Manitoba History: Head, Heart, Hands & Health: 4-H in Manitoba
by Lorna Andrews
Rural life in Manitoba today is much different than it was, say 70 years ago. Today, thanks to television and radio, a wide variety of transportation and large consolidated schools in large rural districts, young people can come together and share a common education, and social life. When our grandparents were young such was not the case. Life was largely centred around the home, the local one-room school house, and the church.
Yet it was here in 1913, in Roland, a small rural town in southwestern Manitoba, that an organization for farm youth was founded that would in only a short time influence the lives of thousands of children all across the nation. The first local club was the foundation of 4-H in Canada. 4-H, as proposed by its founding fathers E. Ward Jones, Director of the Extension Service of the Manitoba Agricultural College and George Black, Deputy Minister of Agriculture for Manitoba, was to meet several objectives. The first, and most important in a country whose economy depended in great part on increasing agricultural production, was to introduce new farm procedures through the work of the club so that the children could channel information on to their perhaps more skeptical parents. Another objective was to provide a structured vocational training for the young people, as farming became more and more complex. A third objective was to firmly instill in farm youth an idea of farm life which was based on pride of ownership and individualism, leadership from within the community, and the total commitment of the entire family to their land.
The first clubs in Roland were organized through the local school so that all children could participate whether by raising poultry, swine or beef, or planting and harvesting a top quality garden, canning vegetables for winter’s use or making garments for the family. As the movement grew, volunteer leadership emerged from the communities and became independent of the school, and provided a way of drawing the rural community together.
The 4-H Clubs played both an economic and a social role in the community at large. Club work concerned itself with improving qualities of agriculture. There were beef clubs, dairy clubs, poultry and swine clubs, garden and seed clubs, all dedicated to the advancement of new techniques. Stress was placed on productive labor and the ensuing profit. In its initial stages, the 4-H movement was designed to create a sense of pride in the industry of farming and thus prevent the “dreadful luring” of rural young people to the city. The boys were encouraged by 4-H to attend the Manitoba Agricultural College, to learn about advanced farm practices and to then return to the family farm to make a useful contribution. The girls were encouraged to attend the faculty of home economics in order to advance their roles as professional housekeepers. This particular role to a farm woman in the early half of the century was certainly not considered limited for she was an integral part of the family economic unit. In days when there were no supermarkets, knowledge of food preservation techniques were essential! Instruction in nursing and child care was also vital considering that many of these woman lived in rural isolated communities.

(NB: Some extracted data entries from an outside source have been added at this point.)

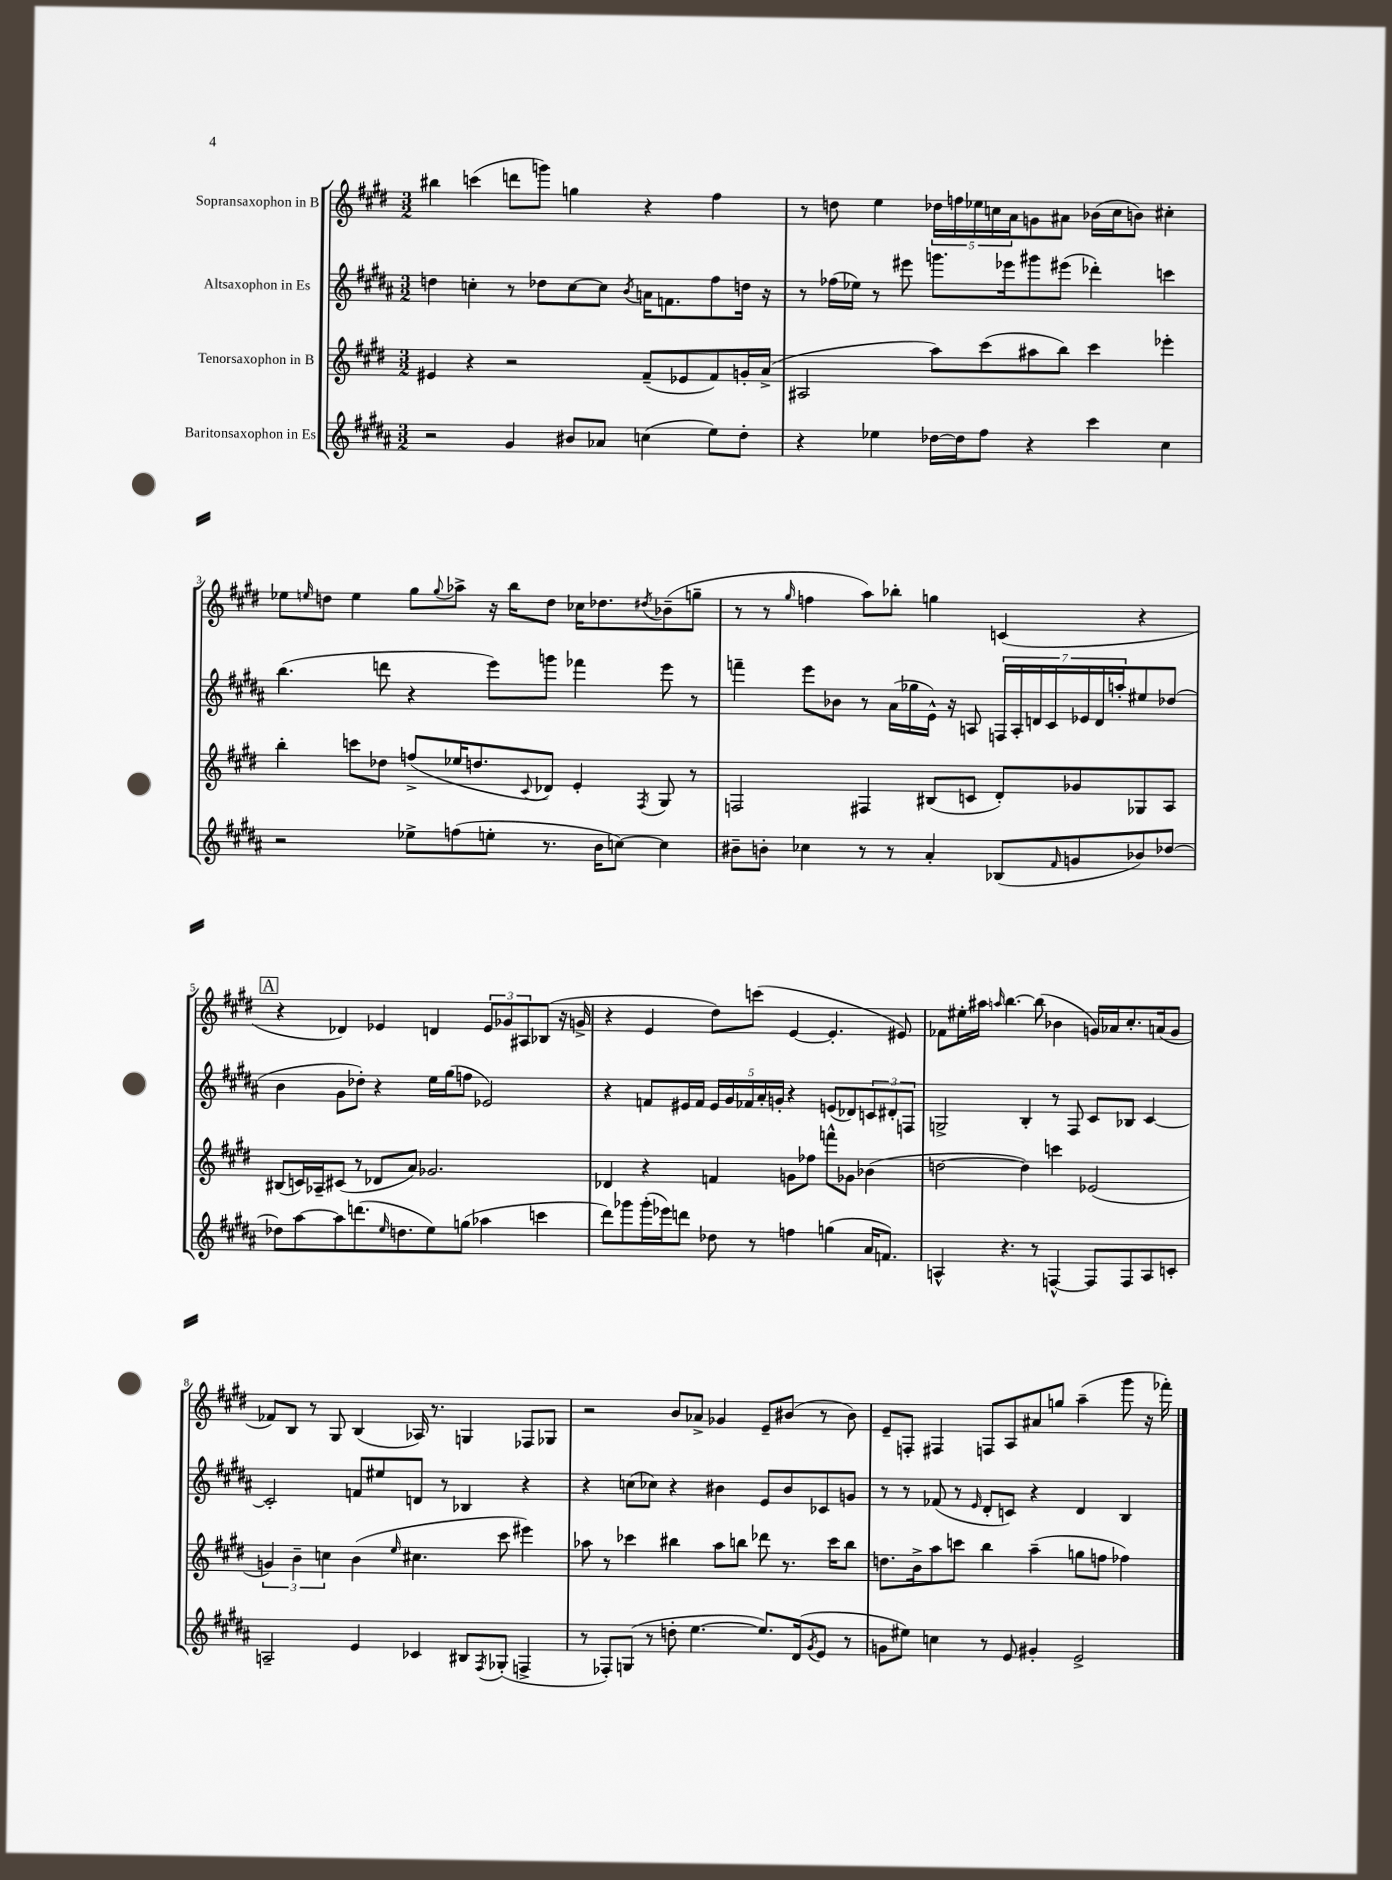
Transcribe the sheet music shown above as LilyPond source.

<<
\new StaffGroup <<
\new Staff = "s0" \with { instrumentName = "Sopransaxophon in B" } {
    \clef treble \key e \major \numericTimeSignature \time 3/2
    bis''4 c'''4( d'''8 g'''8) g''4 r4 fis''4 |
    r8 d''8 e''4 \tuplet 5/4 { des''16 f''16 ees''16 c''16 a'16 } g'8 ais'8 bes'16( c''16 b'8) cis''4-. |
    ees''8 \grace { e''16 } d''8 e''4 gis''8 \appoggiatura { gis''8 } aes''8-> r16 b''16 d''8 ces''16 des''8. \acciaccatura { dis''8 } bes'8--( g''8-- |
    r8 r8 \grace { gis''16 } f''4 a''8) bes''8-. g''4 c'4( r4 |
    \mark \markup { \box "A" } r4 des'4) ees'4 d'4 \tuplet 3/2 { ees'8 ges'8 ais8 } bes8( r16 g'16-> |
    r4 e'4 dis''8) c'''8( e'4~ e'4.-. eis'8) |
    fes'8 eis''16-. ais''16 \grace { a''16 } b''4.~ b''8( bes'4 g'16) aes'16 cis''8.-. a'16( g'8 |
    fes'8) b8 r8 gis8 b4( aes16) r8. g4 fes8 ges8 |
    r2 b'8 aes'8-> ges'4 e'8-- bis'8( r8 bis'8) |
    e'8-- f8-. fis4 f8 a8 ais'8 g''8 a''4--( gis'''8 r16 fes'''16-.) \bar "|." |
}
\new Staff = "s1" \with { instrumentName = "Altsaxophon in Es" } {
    \clef treble \key b \major \numericTimeSignature \time 3/2
    d''4 c''4-. r8 des''8 c''8~ c''8 \acciaccatura { b'8 } a'16 f'8. fis''8 d''16 r16 |
    r8 fes''16( ees''16) r8 eis'''8 g'''8. ees'''16 gis'''8 eis'''8( des'''4-.) c'''4 |
    b''4.( d'''8 r4 e'''8) g'''8 fes'''4 e'''8 r8 |
    f'''4-- e'''8 bes'8 r8 ais'16( ges''16 e'16-^) r16 a8 \tuplet 7/4 { f16 a16-. d'16 cis'16 ees'16 d'16 a''16-. } eis''8 des''8( |
    \mark \markup { \box "A" } b'4 gis'8 des''8-.) r4 e''16 gis''16( f''8 ees'2) |
    r4 f'8 eis'16 f'16 \tuplet 5/4 { eis'16 gis'16 fes'16 ais'16-. g'16-. } r4 e'8( des'8) \tuplet 3/2 { c'8 dis'8-. f8 } |
    g2-> b4-. r8 fis8 cis'8 bes8 cis'4~ |
    cis'2-. f'8 eis''8 d'8 r8 bes4 r4 |
    r4 c''8( ces''8) r4 bis'4 e'8 bis'8 ces'8 g'8 |
    r8 r8 fes'8( r8 \grace { e'16 } dis'8-. c'8) r4 dis'4 b4 \bar "|." |
}
\new Staff = "s2" \with { instrumentName = "Tenorsaxophon in B" } {
    \clef treble \key e \major \numericTimeSignature \time 3/2
    eis'4 r4 r2 fis'8--( ees'8 fis'8) g'16-. a'16->( |
    ais2 a''8) cis'''8( ais''8 b''8) cis'''4 ees'''4-. |
    b''4-. c'''8 des''8 f''8->( ees''16 d''8. \appoggiatura { cis'8 } des'8) e'4-. \acciaccatura { fis8 } gis8 r8 |
    f2 fis4 bis8( c'8 dis'8-.) ges'8 ges8 a8 |
    \mark \markup { \box "A" } bis8( c'16) aes16-- cis'8( r8 des'8 a'8) ges'2. |
    des'4 r4 f'4 g'8 fes''8 f'''8-^ ges'8 bes'4( |
    d''2~ d''4) c'''4 ees'2( |
    \tuplet 3/2 { g'4) b'4-- c''4 } b'4( \grace { e''16 } cis''4. cis'''8 eis'''4) |
    aes''8 r8 ces'''4 bis''4 aes''8 b''8 des'''8 r8. ces'''16 b''8 |
    d''8. b'16-> a''8 c'''8 b''4 a''4--( g''8 f''8 fes''4) \bar "|." |
}
\new Staff = "s3" \with { instrumentName = "Baritonsaxophon in Es" } {
    \clef treble \key b \major \numericTimeSignature \time 3/2
    r2 gis'4 bis'8 aes'8 c''4( e''8) dis''8-. |
    r4 ees''4 des''16~ des''16 fis''8 r4 cis'''4 cis''4 |
    r2 ees''8-> f''8( e''8-. r8. b'16 c''8~) c''4 |
    bis'8-- b'8-. ces''4 r8 r8 ais'4-. bes8( \grace { fis'16 } g'8 bes'8) des''8~ |
    \mark \markup { \box "A" } des''8 ais''8~ ais''8 d'''8.( \grace { e''16 } d''8. e''8) g''8( aes''4 c'''4 |
    dis'''8) ges'''8 ges'''16-.( ees'''16) d'''8 des''8 r8 f''4 g''4( ais'16 f'8.) |
    a4-^ r4. r8 f4~-^ f8 f8 a8 c'8-. |
    a2-- e'4 ces'4 bis8 \acciaccatura { fis8 } ges8-.( f4-> |
    r8 fes8-.) g8( r8 d''8-. e''4.~ e''8.) dis'16( \acciaccatura { gis'8 } e'8 r8 |
    g'8 eis''8) c''4 r8 e'8 gis'4-. e'2-> \bar "|." |
}
>>
>>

Gradually, as women’s roles in society underwent change, so too did the focus change in the 4-H Club movement. By the early 1960s, because technological advances in the home had made women’s roles less demanding, 4-H club work was preparing girls to go into the work force and develop careers. For boys as well, the focus in the 4-H movement was changing to adapt to the demands of a changing society. As well as keeping up with the latest advances in agriculture, the purpose of Club work included the development of the individual’s potential in leadership, citizen-ship and the fostering of a cooperative spirit within a larger community. An example of this was the 4-H enthusiastic participation in the World Freedom From Hunger Campaign in 1963 sponsored by the United Nations.
In all, 4-H has offered a valuable service to young people over the years, first by providing the means by which rural youth could come together to learn more about the business of farming and second by providing reason for people from the community, both adults and children, to get together for some good honest enjoyment. Through the ideals it holds dear (such as individualism and competition and profit) the 4-H movement has, over the years, been a fairly powerful means of social control, clearly emphasizing what it deems to be the “proper” social attitude and influenced the thinking of thousands of children.
During World War I, 4-H club work became synonymous with patriotism as its role was to raise food for the war effort. This sense of patriotism manifested itself also in the attitude of the 4-H leadership towards immigrants. Children were encouraged to “Anglicise” all foreigners, in other words to make them “just like us” in both appearance and thought. This was stressed so emphatically that it was suggested that immigrants should only be brought in from the ‘good stock’ of the British Isles so that there would be little if any problem in having them as neighbours. Unfortunately members of 4-H who heard this kind of talk from their leaders naturally might assume that being “white Anglo-Saxon and Protestant” made them somehow quite superior. But by the end of World War II, such racial attitudes had changed and all new Canadians regardless of race were welcomed into the 4-H movement, as long as they adopted the traditional 4-H ideals of competition, profit and good citizenship.
Source: Archives of Manitoba
4-H has moved from a concentration on improving agriculture to a concentration on improving the rural community. Ideally, a young person has the opportunity to find high personal achievements as well as the setting in which to learn to work co-operatively within a group. Over the years, 4-H has proved to be of benefit to Canadian youth: it has strengthened the link between rural and urban communities and has promoted a greater understanding of each others needs and problems.